' ' Cinema Romantico: Edge of Tomorrow

Monday, September 29, 2014

Edge of Tomorrow

Sarah Vowell once posited that America likes watching Tom Cruise be put through the wringer - and she wrote this in January 2000, long before he infamously besmirched Oprah's fine upholstery. This hypothesis irrefutably holds up when considering "Edge of Tomorrow", Doug Liman's re-imagining of Harold Ramis's elegant time loop comic masterwork "Groundhog Day" as a futuristic "D-Day" where the human race is made to confront to an alien army of tentacled Mimics. They are called this, I reckon, because they are in the process of mimicking the Nazis' European aggressions. Who says you can't repeat the past?


The Cruise version of vain weatherman Phil Connors is Major William Cage, an unctous public relations man whose interest is maintaining and propagating the military brand in the midst of all-out war rather than getting involved in anything literally militaristic. Which is why when his superior officer (Brendan Gleeson, dryly hysterical) assigns him to the front lines of Normandy 2.0, he grins and tries to bribe his way out. Instead, he's arrested, re-cast as a deserter in an officer's uniform and thrown in with a pack of grunts. One minute he's trading exposition with Erin Burnett on CNN, the next he's in handcuffs on an army base tarmac getting kicked in the guts. He's Tom Cruise reduced to our level. Sure, he'll wind up the hero, he has to, after all, but he'll crawl through the mud to get there.

Truly there is something satirically subversive in seeing Tom Cruise, hero, strapped into a Mini Me version of a Jaeger and not know how to turn off the "safety". Even better is seeing Bill Paxton as a mustachoied Kentuckian barking orders and insults at our leading man, as if we are momentarily allowed to imagine an alternate reality where Paxton, not Cruise, is the box office luminary. And "Edge of Tomorrow" is all about indulging in alternate reality.

At the onset of the invasion, one in which the commanding officers in all their hubris have miscalculated and left themselves woefully vulnerable, Cage is killed. But not quite. Rather than saying 'sup to St. Peter, he wakes up back on the army tarmac, being kicked in the guts, his own personal "I Got You, Babe". He's destined, it seems, to re-live the invasion and his own death over and over and over, etc., for the rest of eternity. Until, that is, he meets Rita Vrataski (Emily Blunt) on the battlefield, a soldiering celebrity, which no doubt would have caused the notable feminist John Wayne to throw a monotone hissy hit. She is nicknamed The Angel Of Verdun, another military history nod and an embodiment of her role as Cage's guiding spirit. She also lived through this endless invasion loop, and has deciphered the secret - by killing an Alpha Mimic, a person gains the power to re-set time. And if they can re-set the time, they can get a leg up on the enemy.

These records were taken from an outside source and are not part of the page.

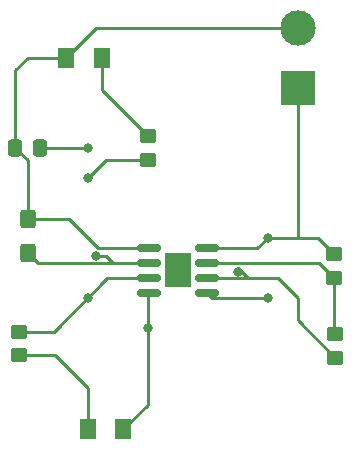
<source format=gbr>
%TF.GenerationSoftware,KiCad,Pcbnew,(6.0.10)*%
%TF.CreationDate,2023-02-16T14:40:30-08:00*%
%TF.ProjectId,Lab 4 555 timer,4c616220-3420-4353-9535-2074696d6572,rev?*%
%TF.SameCoordinates,Original*%
%TF.FileFunction,Copper,L1,Top*%
%TF.FilePolarity,Positive*%
%FSLAX46Y46*%
G04 Gerber Fmt 4.6, Leading zero omitted, Abs format (unit mm)*
G04 Created by KiCad (PCBNEW (6.0.10)) date 2023-02-16 14:40:30*
%MOMM*%
%LPD*%
G01*
G04 APERTURE LIST*
G04 Aperture macros list*
%AMRoundRect*
0 Rectangle with rounded corners*
0 $1 Rounding radius*
0 $2 $3 $4 $5 $6 $7 $8 $9 X,Y pos of 4 corners*
0 Add a 4 corners polygon primitive as box body*
4,1,4,$2,$3,$4,$5,$6,$7,$8,$9,$2,$3,0*
0 Add four circle primitives for the rounded corners*
1,1,$1+$1,$2,$3*
1,1,$1+$1,$4,$5*
1,1,$1+$1,$6,$7*
1,1,$1+$1,$8,$9*
0 Add four rect primitives between the rounded corners*
20,1,$1+$1,$2,$3,$4,$5,0*
20,1,$1+$1,$4,$5,$6,$7,0*
20,1,$1+$1,$6,$7,$8,$9,0*
20,1,$1+$1,$8,$9,$2,$3,0*%
G04 Aperture macros list end*
%TA.AperFunction,SMDPad,CuDef*%
%ADD10RoundRect,0.250001X-0.462499X-0.624999X0.462499X-0.624999X0.462499X0.624999X-0.462499X0.624999X0*%
%TD*%
%TA.AperFunction,SMDPad,CuDef*%
%ADD11RoundRect,0.250000X-0.450000X0.350000X-0.450000X-0.350000X0.450000X-0.350000X0.450000X0.350000X0*%
%TD*%
%TA.AperFunction,SMDPad,CuDef*%
%ADD12RoundRect,0.250000X0.450000X-0.350000X0.450000X0.350000X-0.450000X0.350000X-0.450000X-0.350000X0*%
%TD*%
%TA.AperFunction,SMDPad,CuDef*%
%ADD13RoundRect,0.150000X-0.825000X-0.150000X0.825000X-0.150000X0.825000X0.150000X-0.825000X0.150000X0*%
%TD*%
%TA.AperFunction,SMDPad,CuDef*%
%ADD14R,2.290000X3.000000*%
%TD*%
%TA.AperFunction,SMDPad,CuDef*%
%ADD15RoundRect,0.250000X0.425000X-0.537500X0.425000X0.537500X-0.425000X0.537500X-0.425000X-0.537500X0*%
%TD*%
%TA.AperFunction,ComponentPad*%
%ADD16R,3.000000X3.000000*%
%TD*%
%TA.AperFunction,ComponentPad*%
%ADD17C,3.000000*%
%TD*%
%TA.AperFunction,SMDPad,CuDef*%
%ADD18RoundRect,0.250000X0.337500X0.475000X-0.337500X0.475000X-0.337500X-0.475000X0.337500X-0.475000X0*%
%TD*%
%TA.AperFunction,ViaPad*%
%ADD19C,0.800000*%
%TD*%
%TA.AperFunction,Conductor*%
%ADD20C,0.250000*%
%TD*%
G04 APERTURE END LIST*
D10*
%TO.P,D2,1,K*%
%TO.N,GND*%
X135372500Y-63500000D03*
%TO.P,D2,2,A*%
%TO.N,Net-(D2-Pad2)*%
X138347500Y-63500000D03*
%TD*%
D11*
%TO.P,R1,1*%
%TO.N,+9V*%
X158040000Y-80130000D03*
%TO.P,R1,2*%
%TO.N,/pin_7*%
X158040000Y-82130000D03*
%TD*%
D12*
%TO.P,R3,1*%
%TO.N,Net-(D1-Pad1)*%
X131350000Y-88672936D03*
%TO.P,R3,2*%
%TO.N,/pin_3*%
X131350000Y-86672936D03*
%TD*%
D13*
%TO.P,U1,1,GND*%
%TO.N,GND*%
X142335000Y-79595000D03*
%TO.P,U1,2,TR*%
%TO.N,/pin_2*%
X142335000Y-80865000D03*
%TO.P,U1,3,Q*%
%TO.N,/pin_3*%
X142335000Y-82135000D03*
%TO.P,U1,4,R*%
%TO.N,+9V*%
X142335000Y-83405000D03*
%TO.P,U1,5,CV*%
%TO.N,Net-(C2-Pad1)*%
X147285000Y-83405000D03*
%TO.P,U1,6,THR*%
%TO.N,/pin_2*%
X147285000Y-82135000D03*
%TO.P,U1,7,DIS*%
%TO.N,/pin_7*%
X147285000Y-80865000D03*
%TO.P,U1,8,VCC*%
%TO.N,+9V*%
X147285000Y-79595000D03*
D14*
%TO.P,U1,9*%
%TO.N,N/C*%
X144810000Y-81500000D03*
%TD*%
D15*
%TO.P,C1,1*%
%TO.N,/pin_2*%
X132075000Y-80002500D03*
%TO.P,C1,2*%
%TO.N,GND*%
X132075000Y-77127500D03*
%TD*%
D10*
%TO.P,D1,1,K*%
%TO.N,Net-(D1-Pad1)*%
X137225000Y-94917500D03*
%TO.P,D1,2,A*%
%TO.N,+9V*%
X140200000Y-94917500D03*
%TD*%
D16*
%TO.P,J1,1,Pin_1*%
%TO.N,+9V*%
X154940000Y-66040000D03*
D17*
%TO.P,J1,2,Pin_2*%
%TO.N,GND*%
X154940000Y-60960000D03*
%TD*%
D18*
%TO.P,C2,1*%
%TO.N,Net-(C2-Pad1)*%
X133117500Y-71120000D03*
%TO.P,C2,2*%
%TO.N,GND*%
X131042500Y-71120000D03*
%TD*%
D11*
%TO.P,R2,1*%
%TO.N,/pin_7*%
X158145000Y-86900000D03*
%TO.P,R2,2*%
%TO.N,/pin_2*%
X158145000Y-88900000D03*
%TD*%
D12*
%TO.P,R4,1*%
%TO.N,/pin_3*%
X142240000Y-72120000D03*
%TO.P,R4,2*%
%TO.N,Net-(D2-Pad2)*%
X142240000Y-70120000D03*
%TD*%
D19*
%TO.N,/pin_2*%
X137884500Y-80307650D03*
X149860000Y-81589500D03*
%TO.N,Net-(C2-Pad1)*%
X152400000Y-83820000D03*
X137160000Y-71120000D03*
%TO.N,+9V*%
X142240000Y-86360000D03*
X152400000Y-78740000D03*
%TO.N,/pin_3*%
X137160000Y-83820000D03*
X137160000Y-73660000D03*
%TD*%
D20*
%TO.N,+9V*%
X154940000Y-78740000D02*
X154940000Y-66040000D01*
%TO.N,/pin_2*%
X150715000Y-82135000D02*
X153255000Y-82135000D01*
X149895000Y-81315000D02*
X149860000Y-81315000D01*
X154940000Y-83820000D02*
X154940000Y-85695000D01*
X150715000Y-82135000D02*
X149895000Y-81315000D01*
X153255000Y-82135000D02*
X154940000Y-83820000D01*
X138727650Y-80307650D02*
X137884500Y-80307650D01*
X139285000Y-80865000D02*
X142335000Y-80865000D01*
X132937500Y-80865000D02*
X139285000Y-80865000D01*
X154940000Y-85695000D02*
X158145000Y-88900000D01*
X147285000Y-82135000D02*
X150715000Y-82135000D01*
X132075000Y-80002500D02*
X132937500Y-80865000D01*
X139285000Y-80865000D02*
X138727650Y-80307650D01*
X149860000Y-81315000D02*
X149860000Y-81589500D01*
%TO.N,GND*%
X131042500Y-71120000D02*
X132075000Y-72152500D01*
X131042500Y-64537500D02*
X131042500Y-71120000D01*
X137912500Y-60960000D02*
X135372500Y-63500000D01*
X132075000Y-72152500D02*
X132075000Y-77127500D01*
X135372500Y-63500000D02*
X132080000Y-63500000D01*
X138015000Y-79595000D02*
X142335000Y-79595000D01*
X132080000Y-63500000D02*
X131042500Y-64537500D01*
X132075000Y-77127500D02*
X135547500Y-77127500D01*
X154940000Y-60960000D02*
X137912500Y-60960000D01*
X135547500Y-77127500D02*
X138015000Y-79595000D01*
%TO.N,Net-(C2-Pad1)*%
X152400000Y-83820000D02*
X147700000Y-83820000D01*
X133117500Y-71120000D02*
X134620000Y-71120000D01*
X147700000Y-83820000D02*
X147285000Y-83405000D01*
X134620000Y-71120000D02*
X137160000Y-71120000D01*
%TO.N,Net-(D1-Pad1)*%
X137225000Y-94917500D02*
X137160000Y-94852500D01*
X137160000Y-91440000D02*
X134392936Y-88672936D01*
X137160000Y-94852500D02*
X137160000Y-91440000D01*
X134392936Y-88672936D02*
X131350000Y-88672936D01*
%TO.N,+9V*%
X151545000Y-79595000D02*
X152400000Y-78740000D01*
X156650000Y-78740000D02*
X154940000Y-78740000D01*
X152400000Y-78740000D02*
X154940000Y-78740000D01*
X142240000Y-92877500D02*
X142240000Y-83500000D01*
X151545000Y-79595000D02*
X147285000Y-79595000D01*
X142240000Y-83500000D02*
X142335000Y-83405000D01*
X140200000Y-94917500D02*
X142240000Y-92877500D01*
X156650000Y-78740000D02*
X158040000Y-80130000D01*
%TO.N,Net-(D2-Pad2)*%
X138347500Y-66227500D02*
X138347500Y-63500000D01*
X142240000Y-70120000D02*
X138347500Y-66227500D01*
%TO.N,/pin_7*%
X158040000Y-82130000D02*
X156775000Y-80865000D01*
X158040000Y-86795000D02*
X158040000Y-82130000D01*
X158145000Y-86900000D02*
X158040000Y-86795000D01*
X156775000Y-80865000D02*
X147285000Y-80865000D01*
%TO.N,/pin_3*%
X131350000Y-86672936D02*
X134307064Y-86672936D01*
X134307064Y-86672936D02*
X138845000Y-82135000D01*
X142240000Y-72120000D02*
X138700000Y-72120000D01*
X138845000Y-82135000D02*
X142335000Y-82135000D01*
X138700000Y-72120000D02*
X137160000Y-73660000D01*
%TD*%
M02*

</source>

The film is based on a book which itself was based on a video game, and this is extremely evident in the evolution of Cage's journey. He garners strength, physically and mentally, builds his combat skills, and incessantly re-strategizes with Rita. Each time he dies, he begins a "level" anew, until he conquers that level and moves to the next one. It cleverly allows the film to refresh in the moment, even as its overarching narrative is fairly boilerplate. But where "Edge of Tomorrow" significantly diverges from its Bill Murray forefather is in its protagonist's trajectory. If Phil Connors' arc was one of personal redemption then William Cage's is the more commonplace Cruise-esque Becoming The World's Savior. Which is why even in this wearying loop, even with the obligatory second act comedown in advance of the climax, there's a bit too much Spunky Explorer to the performance.

Blunt is the true counterpart to Murray, the film's secret weapon, giving it gravity, suggesting something more Shakespearean than Hollywood. Cruise may be bordering on the Edge of Tomrrow, but Blunt is mired in, to quote the prospective novel of "Sideways'" Miles Raymond, The Day After Yesterday. Yes, she's an action heroine, and yes, Liman's camera repeatedly ogles her in the midst of musclebound yoga as her respective Sonny & Cher trigger, and yes, the script grafts on some blah attempt at romance. But her performance is intense, meditative, emitting a soulfulness I wish more turns in would-be blockbusters would have the guts to try. The character's exhaustion is palpable and suggestive of a different movie lurking just underneath this very good one.

Every attempt made by Cage to "get to know" Rita, she rebuffs, a subtle reminder amidst all the effects and bouts of heroism that no matter how much time we spend in the company of another person, we never really get to know them at all.

1 comment:

Anonymous said...

Great review and thought on this movie, Nick. I really enjoyed Edge of Tomorrow way more than I expected to. It makes sense that it was somewhat based off a video game (with a book in the middle there!), because that's what it felt like when watching. Emily Blunt was fantastic in this film.